YOUR INSTRUCTIONS:
Produce word for word the lines of the data below running from the one that has "participarán en el" to the one that has "Las sesiones de", inclusive, and no others.

ENTRIES SHOWN:
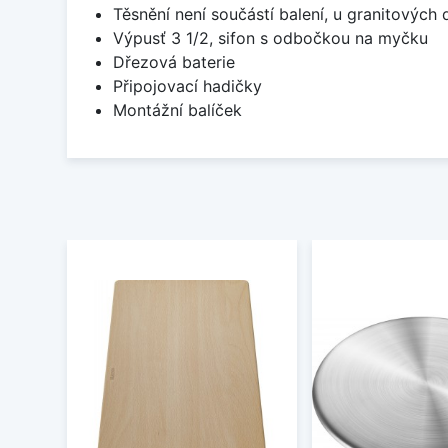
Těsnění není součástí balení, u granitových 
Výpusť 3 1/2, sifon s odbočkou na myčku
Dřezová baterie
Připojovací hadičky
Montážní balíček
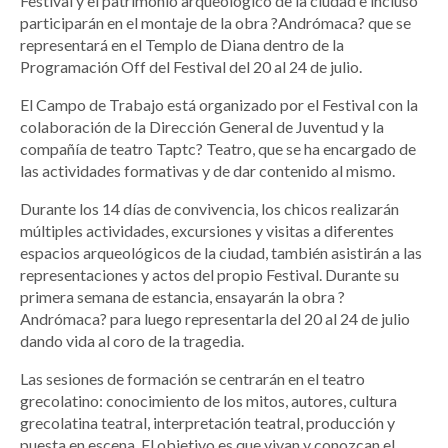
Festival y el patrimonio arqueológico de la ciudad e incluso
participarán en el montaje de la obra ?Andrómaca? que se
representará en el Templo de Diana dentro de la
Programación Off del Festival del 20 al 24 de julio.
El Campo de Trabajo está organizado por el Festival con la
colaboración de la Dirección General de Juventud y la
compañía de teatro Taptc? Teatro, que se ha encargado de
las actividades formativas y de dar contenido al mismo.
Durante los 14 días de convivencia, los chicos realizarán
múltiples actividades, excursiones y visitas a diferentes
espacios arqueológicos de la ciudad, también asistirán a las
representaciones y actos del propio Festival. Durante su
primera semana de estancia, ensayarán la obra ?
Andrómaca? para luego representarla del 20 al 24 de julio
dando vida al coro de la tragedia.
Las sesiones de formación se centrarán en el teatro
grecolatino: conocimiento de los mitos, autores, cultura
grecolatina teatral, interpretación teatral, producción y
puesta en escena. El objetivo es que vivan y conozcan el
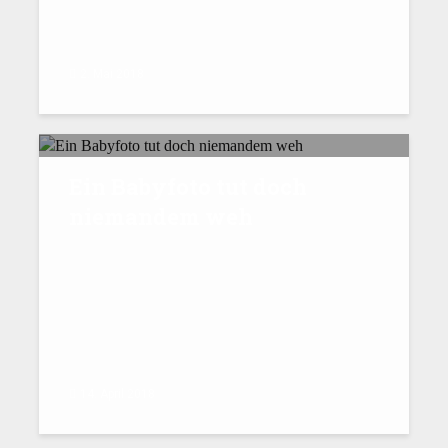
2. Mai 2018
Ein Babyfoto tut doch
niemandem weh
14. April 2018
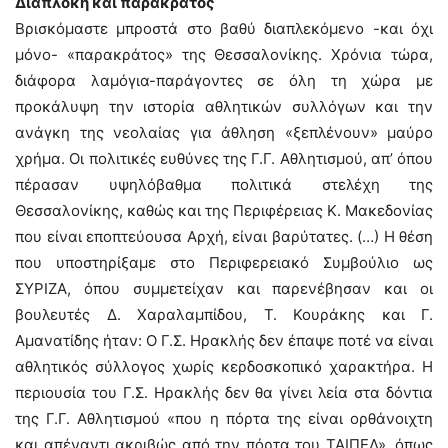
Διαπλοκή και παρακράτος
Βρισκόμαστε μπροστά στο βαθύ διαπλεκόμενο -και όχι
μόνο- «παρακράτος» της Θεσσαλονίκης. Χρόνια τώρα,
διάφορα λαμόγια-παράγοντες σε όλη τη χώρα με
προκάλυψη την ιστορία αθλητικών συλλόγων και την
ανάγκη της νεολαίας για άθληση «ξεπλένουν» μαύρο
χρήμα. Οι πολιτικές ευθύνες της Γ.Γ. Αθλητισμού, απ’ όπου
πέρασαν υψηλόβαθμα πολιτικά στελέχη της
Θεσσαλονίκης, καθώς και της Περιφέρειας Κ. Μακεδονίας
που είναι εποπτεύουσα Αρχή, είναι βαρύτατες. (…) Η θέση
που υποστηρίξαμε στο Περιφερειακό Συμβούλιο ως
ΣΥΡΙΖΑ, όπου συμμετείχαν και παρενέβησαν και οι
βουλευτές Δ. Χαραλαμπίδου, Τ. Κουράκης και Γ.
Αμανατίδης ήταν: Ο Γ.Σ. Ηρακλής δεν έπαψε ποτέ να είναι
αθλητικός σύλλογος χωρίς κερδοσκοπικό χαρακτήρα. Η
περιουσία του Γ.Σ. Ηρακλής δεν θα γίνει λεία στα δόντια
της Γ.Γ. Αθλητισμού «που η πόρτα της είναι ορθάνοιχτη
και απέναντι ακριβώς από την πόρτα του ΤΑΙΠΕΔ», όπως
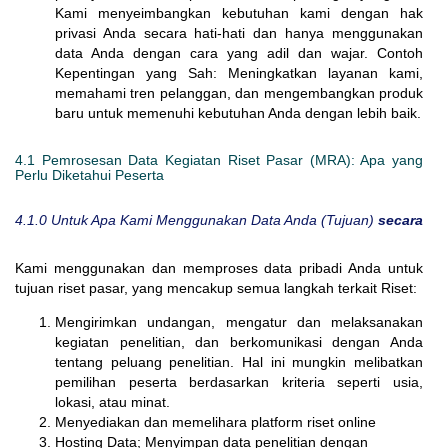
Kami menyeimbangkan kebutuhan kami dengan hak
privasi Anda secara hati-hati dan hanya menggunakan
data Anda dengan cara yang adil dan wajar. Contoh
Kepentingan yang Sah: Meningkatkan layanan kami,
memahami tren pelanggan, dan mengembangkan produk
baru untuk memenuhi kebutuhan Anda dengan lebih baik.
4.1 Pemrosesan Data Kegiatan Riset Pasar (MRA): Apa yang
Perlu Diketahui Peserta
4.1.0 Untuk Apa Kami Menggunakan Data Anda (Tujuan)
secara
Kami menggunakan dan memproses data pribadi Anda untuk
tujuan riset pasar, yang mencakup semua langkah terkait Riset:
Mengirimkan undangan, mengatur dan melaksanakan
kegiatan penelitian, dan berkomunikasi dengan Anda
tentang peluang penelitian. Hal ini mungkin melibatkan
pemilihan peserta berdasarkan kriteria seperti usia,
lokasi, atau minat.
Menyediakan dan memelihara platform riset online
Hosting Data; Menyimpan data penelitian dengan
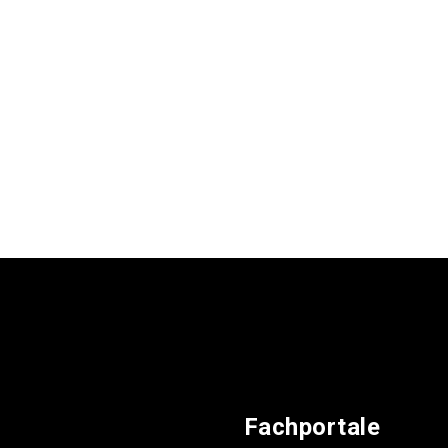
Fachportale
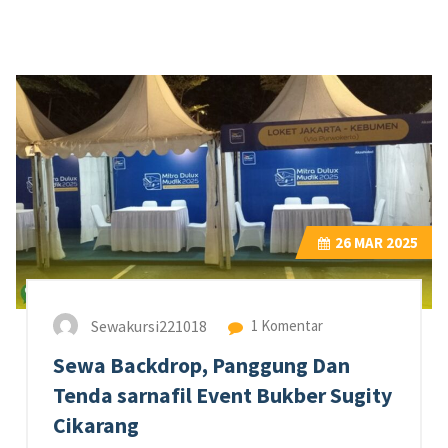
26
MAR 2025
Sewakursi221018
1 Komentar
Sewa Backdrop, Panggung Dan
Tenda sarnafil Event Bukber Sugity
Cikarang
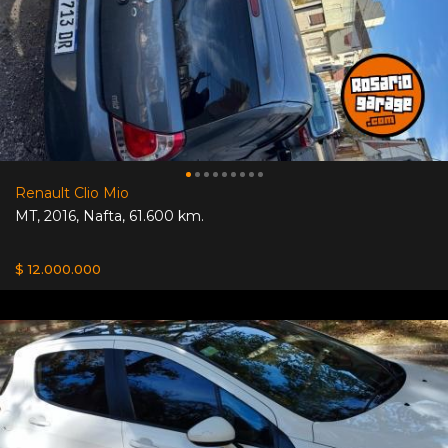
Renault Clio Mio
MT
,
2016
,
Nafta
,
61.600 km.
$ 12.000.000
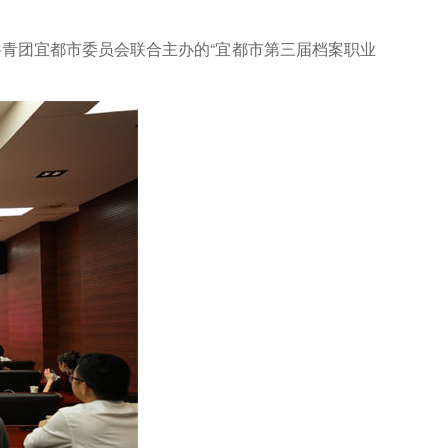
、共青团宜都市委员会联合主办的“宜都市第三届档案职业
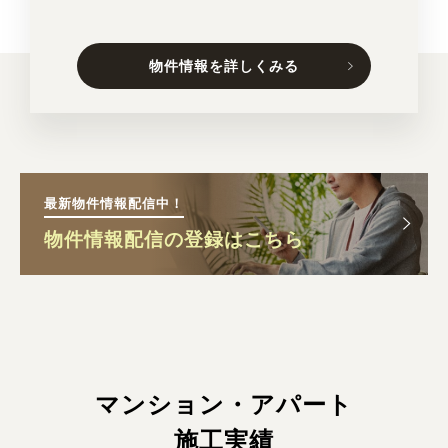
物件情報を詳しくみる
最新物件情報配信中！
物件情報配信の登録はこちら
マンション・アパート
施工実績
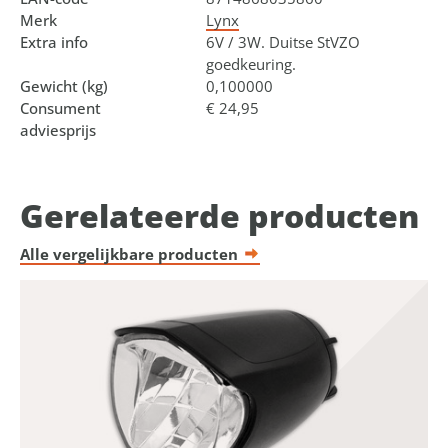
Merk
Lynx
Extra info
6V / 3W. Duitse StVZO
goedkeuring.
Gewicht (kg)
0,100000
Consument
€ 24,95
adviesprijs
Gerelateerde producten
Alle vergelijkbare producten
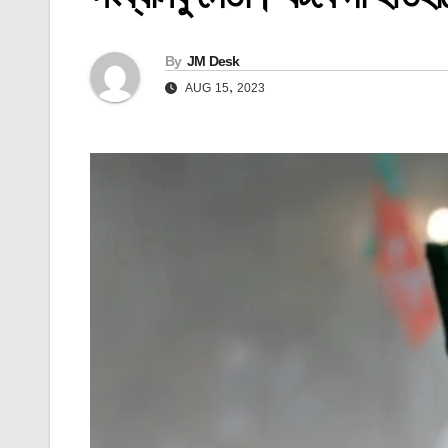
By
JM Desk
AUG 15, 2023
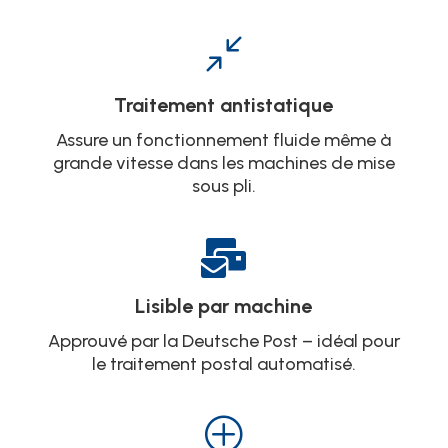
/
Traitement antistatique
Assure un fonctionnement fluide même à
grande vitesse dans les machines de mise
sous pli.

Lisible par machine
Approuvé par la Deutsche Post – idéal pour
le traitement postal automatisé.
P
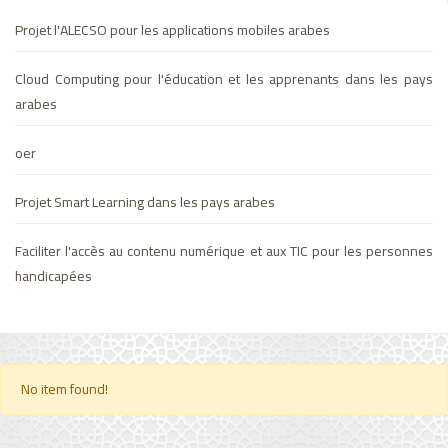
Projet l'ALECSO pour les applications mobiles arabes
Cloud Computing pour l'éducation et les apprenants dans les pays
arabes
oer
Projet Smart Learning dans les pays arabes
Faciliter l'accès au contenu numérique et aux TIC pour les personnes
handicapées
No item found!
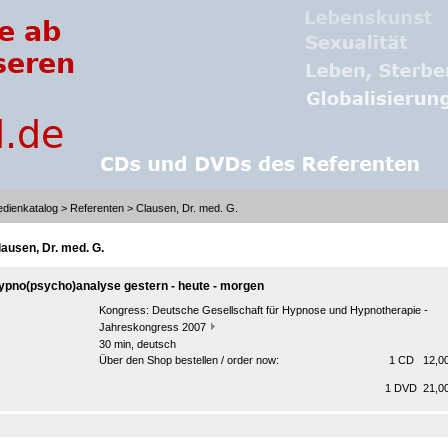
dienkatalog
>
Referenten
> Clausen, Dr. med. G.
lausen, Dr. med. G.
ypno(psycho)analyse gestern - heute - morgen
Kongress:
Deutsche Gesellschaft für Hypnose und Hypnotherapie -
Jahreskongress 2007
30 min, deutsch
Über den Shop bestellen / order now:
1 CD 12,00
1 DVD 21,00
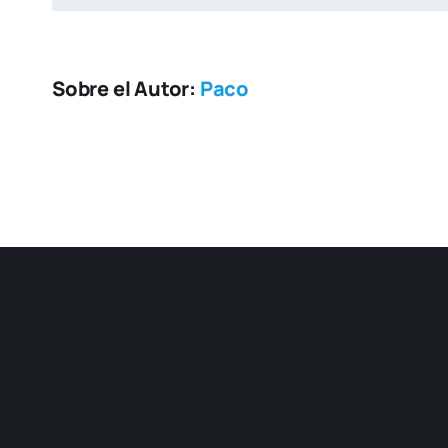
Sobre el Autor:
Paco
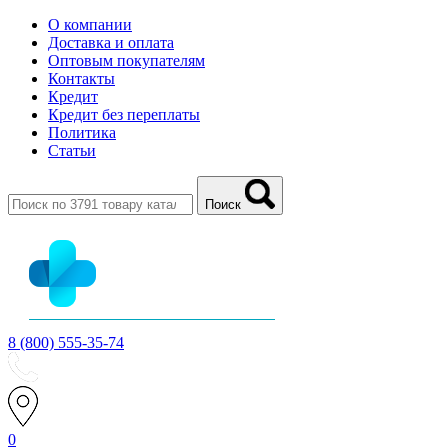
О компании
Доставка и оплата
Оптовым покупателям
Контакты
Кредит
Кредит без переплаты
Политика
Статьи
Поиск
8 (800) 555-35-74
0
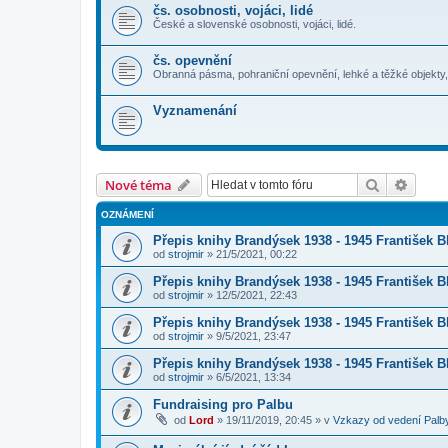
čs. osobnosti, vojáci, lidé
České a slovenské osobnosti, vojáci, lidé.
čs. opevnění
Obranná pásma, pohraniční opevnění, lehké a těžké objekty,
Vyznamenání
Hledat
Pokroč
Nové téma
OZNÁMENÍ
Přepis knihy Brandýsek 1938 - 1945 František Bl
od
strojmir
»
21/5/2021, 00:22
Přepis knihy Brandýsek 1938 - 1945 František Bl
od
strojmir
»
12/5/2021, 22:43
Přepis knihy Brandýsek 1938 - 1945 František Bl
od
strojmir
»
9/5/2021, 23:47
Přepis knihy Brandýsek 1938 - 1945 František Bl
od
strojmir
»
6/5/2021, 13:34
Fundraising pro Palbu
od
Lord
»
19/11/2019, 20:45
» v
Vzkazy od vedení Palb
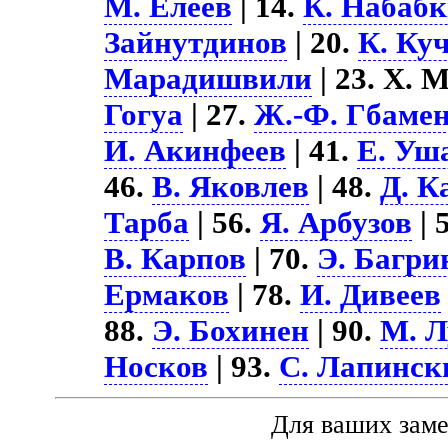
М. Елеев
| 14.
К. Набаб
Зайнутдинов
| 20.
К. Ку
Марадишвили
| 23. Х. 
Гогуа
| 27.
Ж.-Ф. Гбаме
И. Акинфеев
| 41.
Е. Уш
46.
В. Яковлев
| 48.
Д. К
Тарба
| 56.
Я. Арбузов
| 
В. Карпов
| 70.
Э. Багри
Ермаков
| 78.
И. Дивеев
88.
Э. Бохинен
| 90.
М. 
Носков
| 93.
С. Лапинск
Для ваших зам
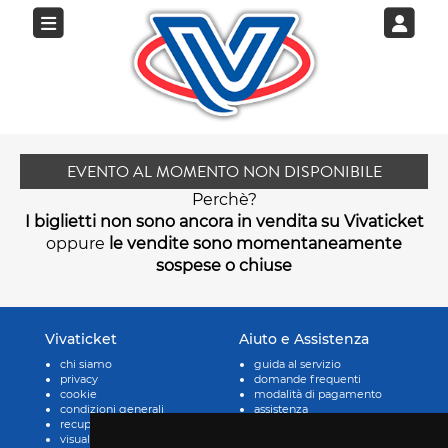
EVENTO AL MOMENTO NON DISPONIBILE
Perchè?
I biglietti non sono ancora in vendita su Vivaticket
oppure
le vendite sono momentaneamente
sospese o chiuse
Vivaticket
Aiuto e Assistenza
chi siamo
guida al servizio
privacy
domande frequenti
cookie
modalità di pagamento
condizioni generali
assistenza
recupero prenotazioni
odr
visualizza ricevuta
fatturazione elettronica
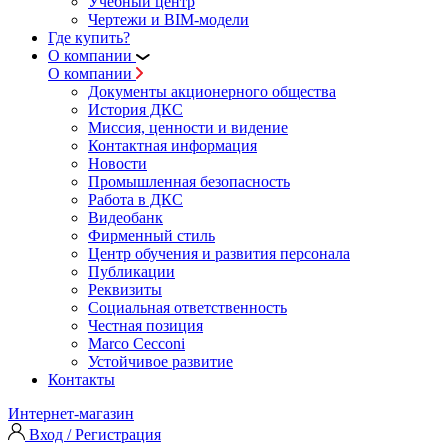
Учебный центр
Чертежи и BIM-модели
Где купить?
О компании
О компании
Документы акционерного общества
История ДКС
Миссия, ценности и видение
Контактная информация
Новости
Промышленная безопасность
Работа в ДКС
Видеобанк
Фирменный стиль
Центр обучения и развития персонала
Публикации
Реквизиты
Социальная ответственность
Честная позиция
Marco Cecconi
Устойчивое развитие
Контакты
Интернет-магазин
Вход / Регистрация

WRITTEN RESPONSE:
participarán en el montaje de la obra ?Andrómaca? que se
representará en el Templo de Diana dentro de la
Programación Off del Festival del 20 al 24 de julio.
El Campo de Trabajo está organizado por el Festival con la
colaboración de la Dirección General de Juventud y la
compañía de teatro Taptc? Teatro, que se ha encargado de
las actividades formativas y de dar contenido al mismo.
Durante los 14 días de convivencia, los chicos realizarán
múltiples actividades, excursiones y visitas a diferentes
espacios arqueológicos de la ciudad, también asistirán a las
representaciones y actos del propio Festival. Durante su
primera semana de estancia, ensayarán la obra ?
Andrómaca? para luego representarla del 20 al 24 de julio
dando vida al coro de la tragedia.
Las sesiones de formación se centrarán en el teatro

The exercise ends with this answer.